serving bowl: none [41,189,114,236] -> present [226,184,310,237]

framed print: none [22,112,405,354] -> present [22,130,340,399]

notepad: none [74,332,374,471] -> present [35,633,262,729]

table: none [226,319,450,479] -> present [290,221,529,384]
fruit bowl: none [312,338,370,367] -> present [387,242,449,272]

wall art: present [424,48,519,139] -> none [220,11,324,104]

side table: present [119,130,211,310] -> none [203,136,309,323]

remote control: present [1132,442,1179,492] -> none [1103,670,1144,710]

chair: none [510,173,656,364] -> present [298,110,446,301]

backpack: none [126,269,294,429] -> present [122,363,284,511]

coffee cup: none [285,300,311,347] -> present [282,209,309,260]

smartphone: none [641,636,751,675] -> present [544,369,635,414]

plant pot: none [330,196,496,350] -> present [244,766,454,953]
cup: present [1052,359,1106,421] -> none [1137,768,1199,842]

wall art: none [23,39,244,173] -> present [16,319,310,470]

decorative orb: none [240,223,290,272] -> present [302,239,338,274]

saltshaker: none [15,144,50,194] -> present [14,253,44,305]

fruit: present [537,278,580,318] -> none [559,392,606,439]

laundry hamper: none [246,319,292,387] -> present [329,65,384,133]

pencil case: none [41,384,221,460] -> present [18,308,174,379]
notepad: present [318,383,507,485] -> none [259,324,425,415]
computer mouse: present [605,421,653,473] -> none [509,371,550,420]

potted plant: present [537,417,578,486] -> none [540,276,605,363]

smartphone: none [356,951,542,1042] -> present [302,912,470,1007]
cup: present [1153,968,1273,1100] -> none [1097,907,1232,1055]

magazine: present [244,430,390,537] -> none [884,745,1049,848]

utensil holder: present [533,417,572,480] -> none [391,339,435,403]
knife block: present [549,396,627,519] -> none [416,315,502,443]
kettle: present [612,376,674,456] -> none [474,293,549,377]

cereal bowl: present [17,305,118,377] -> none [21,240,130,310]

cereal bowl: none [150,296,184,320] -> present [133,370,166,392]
********************
[INSTRUCTIONS FOR THE TASK]
Nothing in the records may change; output all of them exactly.

[TASK RESPONSE]
serving bowl: none [41,189,114,236] -> present [226,184,310,237]

framed print: none [22,112,405,354] -> present [22,130,340,399]

notepad: none [74,332,374,471] -> present [35,633,262,729]

table: none [226,319,450,479] -> present [290,221,529,384]
fruit bowl: none [312,338,370,367] -> present [387,242,449,272]

wall art: present [424,48,519,139] -> none [220,11,324,104]

side table: present [119,130,211,310] -> none [203,136,309,323]

remote control: present [1132,442,1179,492] -> none [1103,670,1144,710]

chair: none [510,173,656,364] -> present [298,110,446,301]

backpack: none [126,269,294,429] -> present [122,363,284,511]

coffee cup: none [285,300,311,347] -> present [282,209,309,260]

smartphone: none [641,636,751,675] -> present [544,369,635,414]

plant pot: none [330,196,496,350] -> present [244,766,454,953]
cup: present [1052,359,1106,421] -> none [1137,768,1199,842]

wall art: none [23,39,244,173] -> present [16,319,310,470]

decorative orb: none [240,223,290,272] -> present [302,239,338,274]

saltshaker: none [15,144,50,194] -> present [14,253,44,305]

fruit: present [537,278,580,318] -> none [559,392,606,439]

laundry hamper: none [246,319,292,387] -> present [329,65,384,133]

pencil case: none [41,384,221,460] -> present [18,308,174,379]
notepad: present [318,383,507,485] -> none [259,324,425,415]
computer mouse: present [605,421,653,473] -> none [509,371,550,420]

potted plant: present [537,417,578,486] -> none [540,276,605,363]

smartphone: none [356,951,542,1042] -> present [302,912,470,1007]
cup: present [1153,968,1273,1100] -> none [1097,907,1232,1055]

magazine: present [244,430,390,537] -> none [884,745,1049,848]

utensil holder: present [533,417,572,480] -> none [391,339,435,403]
knife block: present [549,396,627,519] -> none [416,315,502,443]
kettle: present [612,376,674,456] -> none [474,293,549,377]

cereal bowl: present [17,305,118,377] -> none [21,240,130,310]

cereal bowl: none [150,296,184,320] -> present [133,370,166,392]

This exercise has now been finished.